Cependant, malgré l’indéniable nouveauté et la valeur de ces travaux, le CCIF est confronté à des difficultés : les équipes de recherche rassemblent rarement plus d’une vingtaine de personnes et le recrutement reste universitaire et ecclésiastique. Les sections accomplissent un travail trop modeste qui se résume la plupart du temps en l’organisation de conférences suivies parfois d’un débat. Seuls les travaux de la section théologique sont complets et fournis. Cependant l’importance accordée à cette section par la petite équipe des animateurs mécontente les autres sections qui se trouvent délaissées : ‘"(…)  on a discuté un plan merveilleux sans doute pour les philosophes et les théologiens mais les autres sections ? Que feront-elles ?"’, demande ainsi Paul Germain, le secrétaire de l’UCSF, à André Aumonier 278 .

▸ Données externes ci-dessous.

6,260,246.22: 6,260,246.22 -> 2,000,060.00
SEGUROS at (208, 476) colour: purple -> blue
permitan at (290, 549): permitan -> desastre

De la même manière, la revue n’obtient pas le succès escompté : Travaux et Documents avait pour objectif d’être la caisse de résonance des recherches entreprises par les intellectuels de Paris et de province, elle n’est que le reflet de ce qui se vit rue Madame et tout particulièrement des cours donnés et du travail des équipes de recherche. D’avril 1945, date de sa création, à juin 1947, mois de sa disparition, neuf numéros sont offerts au public.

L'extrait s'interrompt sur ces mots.